Strauchelnde Bullen - Warum der EHC gegen Augsburg schwächelt

München - Sie konnten das Eis gar nicht schnell genug verlassen. Das Eis, auf dem sie 103 Minuten und 36 Sekunden alles gegeben hatten. Wut und Frustration waren in die Mienen gemeißelt. Denn am Ende war alle Mühe, aller Schweiß, aller Schmerz vergebens. Die Stars des EHC Red Bull München sind auf der Mission Quadruple-Titel ins Straucheln geraten.
Das Team von Don Jackson liegt nach der 1:2-Heimpleite in der dritten Verlängerung im dritten Spiel der Halbfinalserie gegen die Augsburger Panther mit 1:2 zurück, die Schwaben können sich mit einem Sieg in Partie vier am Mittwoch (19.30 Uhr) drei Finalpucks sichern. "Wir verfallen nicht in Panik, wir können mit der Situation umgehen", sagte Jackson. Die AZ analysiert, was sich ändern muss, damit der EHC seiner Favoritenrolle noch gerecht werden kann.
Chancenverwertung: Jackson ist ein Statistik-Fanatiker. Das, was ihm diese Zahlen sagen, kann ihm nicht gefallen. In Spiel drei feuerten die Münchner 71 Mal auf AEV-Goalie Oliver Roy – zählbarer Erfolg: ein mageres Törchen. 165 Mal schossen die Münchner in den drei Partien auf den Kasten, dabei stehen sechs Treffer zu Buche. Roy wehrt 96,36 Prozent aller Scheiben ab.
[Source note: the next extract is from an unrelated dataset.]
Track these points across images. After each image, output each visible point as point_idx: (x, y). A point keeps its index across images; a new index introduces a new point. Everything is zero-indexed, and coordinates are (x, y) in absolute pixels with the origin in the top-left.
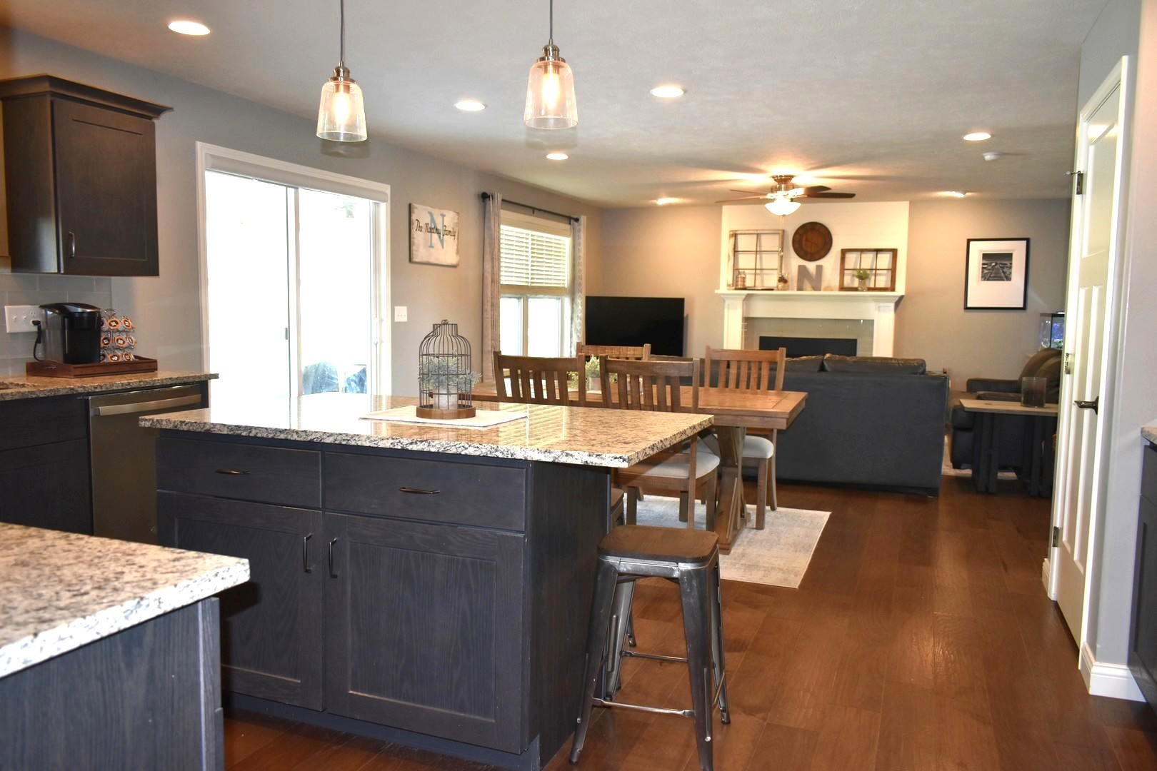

Ehliz: "Wir müssen einfach draufhauen"
"Wir müssen einfach draufhauen", sagte Nationalstürmer Yasin Ehliz, "irgendwann lässt er einen durch. Wir geben Augsburg ja fast nichts, sind das bessere Team in den drei Spielen gewesen." Die Panther sind effektiver. Bei 116 Schüssen trafen sie sieben Mal, EHC-Keeper Danny aus den Birken wehrte 93,66 Prozent aller Pucks auf seinen Arbeitsplatz ab. Special Teams: Immerhin gelang John Mitchell das 1:1 in Überzahl, insgesamt tut sich München aber schwer.
Nur zwölf Prozent der Powerplays können die Red Bulls in den Playoffs nutzen, Augsburg hat eine Erfolgsquote von 15,5 Prozent. Traditionell war München in Unterzahl extrem stark. Doch in den Playoffs halten die Red Bulls nur in 81 Prozent der Unterzahlsituationen den Stall sauber, die Panther liegen mit 86,5 Prozent vorne. München hat Probleme, in die richtige Aufstellung zu kommen. Was zum nächsten Punkt führt. Kreativität: Dem EHC fehlt es an Überraschungsmomenten.
Die Geniestreiche, für die Dominik Kahun (Chicago Blackhawks) und Keith Aucoin (Karriereende) vergangene Saison gesorgt haben, sind Mangelware. Mitchell und Mark Voakes, die mit bisher je drei Toren alle Treffer gegen Augsburg im Halbfinale erzielt haben, gelingt das noch am besten. Situationen vor dem Tor: "Wir kriegen selten einen Rebound", sagte Ehliz. Diese Abpraller sind aber oft entscheidend.
Jackson: "Wir müssen viel mehr Chaos vor dem Tor erzeugen"
"Zwei Drittel aller Treffer passieren, weil vor dem Tor viel los ist, da wird ein Puck abgefälscht, dem Goalie die Sicht versperrt", sagte Jackson, "wir müssen viel mehr Chaos vor dem Tor erzeugen." Die Münchner Chaostheorie soll es richten. Trevor Parkes, der Mann für die dreckigen Tore, hat seit 18 Spielen nicht mehr getroffen. Gegen seinen Ex-Klub vergab er einige Großchancen.
"Er hatte einen sehr schwierigen Tag", sagte Jackson. Unterstützung: Die Stimmung, die die Fans in Augsburg erzeugen, ist gigantisch. Aber nicht nur dort, auch in München haben die Panther gefühlt kein Auswärtsspiel. Es grenzt teilweise an feindliche Übernahme. Immer wieder erfüllte der Augsburger Gesang "Münchens wahre Liebe, der AEV" die Halle. Eine Watschn für die Münchner Anhänger. Insgesamt braucht der EHC bei Spiel fünf am Oberwiesenfeld jede Unterstützung.
Oft genug hat die Nordkurve bewiesen, dass sie den Funken Extramotivation bringen kann, der in so engen Serien entscheidend sein kann. Der nächste Beweistermin steht Freitag an.